東電株主代表訴訟、来年1月結審を提示
「実質単独審」懸念
小石勝朗|2019年6月27日10:18AM
東京電力の脱原発株主が勝俣恒久・元会長ら元幹部5人に対し、福島第一原子力発電所の事故で同社が被った損害22兆円を個人の財産で賠償するよう求めた株主代表訴訟で、東京地裁(江原健志裁判長)が来年1月に結審する日程を提示した。これに原告の脱原発株主が反発、5月30日の口頭弁論で撤回を求める事態になった。
原告弁護団によると、江原裁判長は5月24日に開いた非公開の進行協議で、9月に被告の元幹部や証人の尋問をして年内に結審する日程を示した。原告弁護団が反対すると、11月26~28日に尋問、来年1月23日結審に変更。原告弁護団もいったんは受け入れた。
しかし、その後、41人の原告の間で「3人の担当裁判官のうち裁判長は2月に交代したばかりで、左陪席は4月に着任したばかり。提訴から7年分の膨大な記録を短期間で読み込んできちんと合議をできるのか」と異論が出た。2年前から担当している右陪席の意見で判決が書かれ、実質的に「単独裁判」になるとの懸念が強まり、再検討を要請することにした。

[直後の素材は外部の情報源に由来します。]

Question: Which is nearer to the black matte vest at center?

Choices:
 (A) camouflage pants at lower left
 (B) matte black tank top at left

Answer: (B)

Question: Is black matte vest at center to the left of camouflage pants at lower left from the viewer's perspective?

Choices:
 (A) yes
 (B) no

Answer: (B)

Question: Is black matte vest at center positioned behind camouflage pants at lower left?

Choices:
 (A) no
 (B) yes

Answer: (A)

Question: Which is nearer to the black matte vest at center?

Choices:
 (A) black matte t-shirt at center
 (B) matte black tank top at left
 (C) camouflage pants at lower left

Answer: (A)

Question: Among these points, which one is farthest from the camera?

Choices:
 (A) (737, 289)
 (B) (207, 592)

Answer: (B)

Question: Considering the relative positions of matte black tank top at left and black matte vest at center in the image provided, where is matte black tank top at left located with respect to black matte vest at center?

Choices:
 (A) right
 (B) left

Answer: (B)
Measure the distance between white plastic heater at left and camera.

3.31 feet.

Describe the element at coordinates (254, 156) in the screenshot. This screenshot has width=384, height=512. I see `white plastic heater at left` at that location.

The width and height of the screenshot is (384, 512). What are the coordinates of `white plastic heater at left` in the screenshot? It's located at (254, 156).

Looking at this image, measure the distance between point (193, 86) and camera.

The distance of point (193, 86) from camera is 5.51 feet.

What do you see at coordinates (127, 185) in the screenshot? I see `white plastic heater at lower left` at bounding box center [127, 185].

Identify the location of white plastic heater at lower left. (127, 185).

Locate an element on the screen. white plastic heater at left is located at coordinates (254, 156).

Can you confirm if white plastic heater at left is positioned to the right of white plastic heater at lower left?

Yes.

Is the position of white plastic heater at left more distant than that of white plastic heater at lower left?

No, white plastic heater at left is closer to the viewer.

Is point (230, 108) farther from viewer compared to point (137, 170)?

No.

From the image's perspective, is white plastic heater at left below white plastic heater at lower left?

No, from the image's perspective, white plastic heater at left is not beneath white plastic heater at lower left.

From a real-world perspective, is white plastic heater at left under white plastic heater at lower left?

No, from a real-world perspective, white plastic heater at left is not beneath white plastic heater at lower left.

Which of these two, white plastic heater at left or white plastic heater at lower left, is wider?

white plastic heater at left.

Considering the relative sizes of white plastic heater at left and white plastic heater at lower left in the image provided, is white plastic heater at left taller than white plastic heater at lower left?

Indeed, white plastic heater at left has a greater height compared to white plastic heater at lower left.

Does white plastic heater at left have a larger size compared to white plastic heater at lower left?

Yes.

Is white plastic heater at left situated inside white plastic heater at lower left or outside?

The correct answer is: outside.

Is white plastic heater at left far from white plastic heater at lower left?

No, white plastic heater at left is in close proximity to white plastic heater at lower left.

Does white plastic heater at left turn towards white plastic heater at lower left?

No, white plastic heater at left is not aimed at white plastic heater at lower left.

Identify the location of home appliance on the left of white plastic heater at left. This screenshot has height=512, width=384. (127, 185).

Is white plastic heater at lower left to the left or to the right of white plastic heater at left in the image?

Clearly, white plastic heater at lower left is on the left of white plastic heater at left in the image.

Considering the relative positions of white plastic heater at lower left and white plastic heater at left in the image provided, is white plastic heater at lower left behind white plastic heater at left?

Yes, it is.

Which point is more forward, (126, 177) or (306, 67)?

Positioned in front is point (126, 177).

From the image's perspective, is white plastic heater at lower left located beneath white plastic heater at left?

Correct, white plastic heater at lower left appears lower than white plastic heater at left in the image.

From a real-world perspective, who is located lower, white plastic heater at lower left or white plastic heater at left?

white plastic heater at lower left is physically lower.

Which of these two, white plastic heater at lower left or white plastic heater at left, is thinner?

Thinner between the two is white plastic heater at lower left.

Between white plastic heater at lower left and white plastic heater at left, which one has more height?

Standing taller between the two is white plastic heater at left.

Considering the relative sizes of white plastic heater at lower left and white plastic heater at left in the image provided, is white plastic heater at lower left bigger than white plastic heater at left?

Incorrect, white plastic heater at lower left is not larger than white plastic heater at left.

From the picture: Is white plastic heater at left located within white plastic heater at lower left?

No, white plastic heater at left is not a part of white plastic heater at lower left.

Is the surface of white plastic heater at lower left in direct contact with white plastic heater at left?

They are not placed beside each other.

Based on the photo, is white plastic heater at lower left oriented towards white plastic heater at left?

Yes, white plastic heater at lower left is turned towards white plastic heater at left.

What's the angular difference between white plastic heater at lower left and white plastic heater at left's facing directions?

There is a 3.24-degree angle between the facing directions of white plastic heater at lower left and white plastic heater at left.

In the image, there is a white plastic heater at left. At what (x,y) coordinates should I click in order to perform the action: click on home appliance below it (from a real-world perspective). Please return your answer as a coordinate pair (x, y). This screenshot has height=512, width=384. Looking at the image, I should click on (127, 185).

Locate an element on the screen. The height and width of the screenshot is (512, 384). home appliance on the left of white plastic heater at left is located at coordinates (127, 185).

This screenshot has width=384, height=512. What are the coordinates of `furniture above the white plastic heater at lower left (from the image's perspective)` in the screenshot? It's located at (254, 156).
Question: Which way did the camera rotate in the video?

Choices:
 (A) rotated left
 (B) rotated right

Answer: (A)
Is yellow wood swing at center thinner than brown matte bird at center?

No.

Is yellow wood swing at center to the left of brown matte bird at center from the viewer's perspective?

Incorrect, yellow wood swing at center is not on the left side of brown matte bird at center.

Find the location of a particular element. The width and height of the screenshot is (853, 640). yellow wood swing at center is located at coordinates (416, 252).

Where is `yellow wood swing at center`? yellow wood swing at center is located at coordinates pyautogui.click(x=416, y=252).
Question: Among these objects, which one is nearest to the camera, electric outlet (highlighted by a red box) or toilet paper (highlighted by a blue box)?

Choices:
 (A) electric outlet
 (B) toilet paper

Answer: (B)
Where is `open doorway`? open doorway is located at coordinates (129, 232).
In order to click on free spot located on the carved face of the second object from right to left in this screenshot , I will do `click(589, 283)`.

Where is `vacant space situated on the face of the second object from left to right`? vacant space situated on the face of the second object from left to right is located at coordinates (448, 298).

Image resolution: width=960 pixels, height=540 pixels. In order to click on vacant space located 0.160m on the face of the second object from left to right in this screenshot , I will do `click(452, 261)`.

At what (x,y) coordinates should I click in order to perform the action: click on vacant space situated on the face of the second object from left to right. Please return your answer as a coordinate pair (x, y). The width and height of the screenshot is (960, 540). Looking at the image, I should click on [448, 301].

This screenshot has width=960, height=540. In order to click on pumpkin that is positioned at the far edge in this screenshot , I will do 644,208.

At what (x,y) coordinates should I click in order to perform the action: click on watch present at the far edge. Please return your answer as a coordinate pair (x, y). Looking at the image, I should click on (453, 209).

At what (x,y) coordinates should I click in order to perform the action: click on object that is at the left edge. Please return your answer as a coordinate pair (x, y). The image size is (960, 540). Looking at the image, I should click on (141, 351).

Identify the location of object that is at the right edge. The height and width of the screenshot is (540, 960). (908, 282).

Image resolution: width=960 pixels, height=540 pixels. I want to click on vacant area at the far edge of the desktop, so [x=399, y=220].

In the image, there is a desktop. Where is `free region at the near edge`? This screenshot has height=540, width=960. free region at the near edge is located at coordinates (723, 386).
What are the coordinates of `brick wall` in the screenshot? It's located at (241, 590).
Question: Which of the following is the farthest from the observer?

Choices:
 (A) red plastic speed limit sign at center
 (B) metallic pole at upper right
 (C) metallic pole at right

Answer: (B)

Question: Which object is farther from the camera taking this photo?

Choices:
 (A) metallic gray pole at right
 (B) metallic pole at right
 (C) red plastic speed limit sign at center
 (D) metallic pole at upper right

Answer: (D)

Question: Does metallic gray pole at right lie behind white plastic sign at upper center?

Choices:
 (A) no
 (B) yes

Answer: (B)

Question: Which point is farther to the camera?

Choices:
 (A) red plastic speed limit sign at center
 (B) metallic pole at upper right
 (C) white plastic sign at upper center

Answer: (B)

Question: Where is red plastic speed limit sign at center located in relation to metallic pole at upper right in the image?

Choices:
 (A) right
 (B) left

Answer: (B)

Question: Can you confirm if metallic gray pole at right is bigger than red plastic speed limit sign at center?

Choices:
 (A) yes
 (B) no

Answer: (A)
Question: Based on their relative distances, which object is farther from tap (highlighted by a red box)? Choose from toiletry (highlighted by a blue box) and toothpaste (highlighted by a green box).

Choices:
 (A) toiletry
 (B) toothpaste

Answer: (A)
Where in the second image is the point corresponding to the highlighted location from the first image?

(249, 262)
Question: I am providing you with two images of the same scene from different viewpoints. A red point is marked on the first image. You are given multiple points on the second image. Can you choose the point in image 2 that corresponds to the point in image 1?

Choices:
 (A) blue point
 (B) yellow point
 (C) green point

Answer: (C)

進行協議で江原裁判長が「右陪席は来年3月末で異動になる」旨の発言をしたことが不信感を増幅させたという。原告の木村結・事務局長は記者会見で「これまで丁寧に審理してきたのに裁判所の都合で終わらせるのか」と批判した。
江原裁判長は30日の口頭弁論では尋問や結審の日取りを指定せず、「合議体として主張や証拠をしっかり検討して判断するのは言うまでもなく当然のこと。指摘や懸念に留意していく」と述べた。7月の次回進行協議で改めて方針を示すとみられている。
河合弘之・弁護団長は「以前に審理を早く進めるよう求めていたのを逆手に取られた。合議の実を上げるには、3人の裁判官が同じ土俵で議論することが不可欠だ」と指摘。尋問の前に裁判官を交えた勉強会を開催することなどを提案したいという。